When someone mentions medical cannabis or adult-use marijuana, what is the first thing you think of? Many of us are tempted to imagine open fields of marijuana plants being harvested by laid-back growers looking to sell them to eager distributors and dispensaries. That certainly happens, but there are a lot of players that make the cannabis industry work.
Like any other industry, the cannabis industry is built on a wide variety of tertiary businesses that support growers, processors, and retail dispensaries. Without those tertiary businesses, the cannabis industry would not be nearly as strong as it is. Suffice it to say that retail cannabis is more than just plants and dispensaries. There is a lot that goes on behind the scenes.
So what types of businesses make the cannabis industry run? The top three are growers, processors, and retailers. They are also the most visible. But the industry relies on dozens of other businesses to keep it going.
Cannabis Growing Equipment
Growers are considered the first cog in the cannabis wheel. They are the ones that take either seeds or clones and turn them into plants ready for harvest. However, producing a reliable crop season after season requires an investment in cannabis-growing equipment that allows growers to tightly control the process from start to finish. It is not as easy as burying some seeds in the ground and hoping for the best.
It turns out that a lot of your larger growing operations prefer to grow their plants indoors. But that requires a lot of highly specialized equipment. Someone has to design and manufacture that equipment. Producing it is almost an entire industry unto itself.
Cannabis Processing Equipment
CedarStoneIndustry is a Texas company that manufactures, among other things, cannabis processing equipment. They say that processing equipment is even more specialized than growing equipment. Processors need machinery capable of extracting cannabinoids and terpenes. They need equipment that can separate those cannabinoids and terpenes, as well as additional pieces used for testing and retail product manufacturing.
Companies like CedarStoneIndustry rely on years of experience manufacturing equipment for the commercial food, beer making, and wine making industries. Many of the tried-and-true principles they have consistently used in those other industries can be applied to cannabis processing.
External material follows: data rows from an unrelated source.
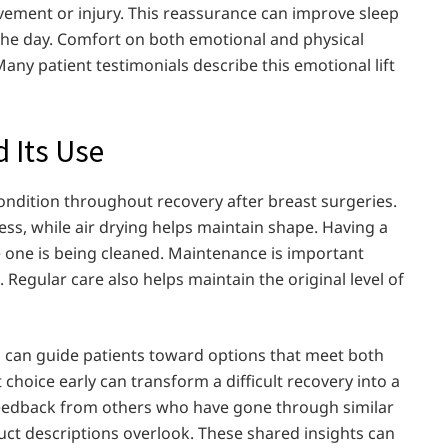
ment or injury. This reassurance can improve sleep
he day. Comfort on both emotional and physical
Many patient testimonials describe this emotional lift
d Its Use
ondition throughout recovery after breast surgeries.
ess, while air drying helps maintain shape. Having a
one is being cleaned. Maintenance is important
egular care also helps maintain the original level of
a can guide patients toward options that meet both
choice early can transform a difficult recovery into a
eedback from others who have gone through similar
uct descriptions overlook. These shared insights can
Most of the states with legalized medical- and recreational-use cannabis require that products be independently tested for purity and safety. Labs are generally private enterprises employing highly trained and skilled people who look closely at every sample they see. In addition to the actual labor involved, testing labs also have equipment of their own to purchase.
In between cannabis processors and retailers are the marketers whose job is to connect the two. The retail sector has its own marketing arm as well. Marketing may have not been so critical in the days when cannabis was highly limited. But now, friendly state laws have led to a glut of competition. Every grower, processor, and retailer is competing for the largest market share.
Marketing experts are fueling the competition. Some of them specialize exclusively in cannabis marketing. It is their job to get the word out. It is their job to make sure customers know what to buy and from whom to buy it.
Space will not allow for discussing all the tertiary businesses that support the cannabis industry. Suffice it to say that cannabis may be a plant, but the industry that gets the plant from field to retail shelves is quite complex. There are a lot of players working hard to make sure the industry succeeds.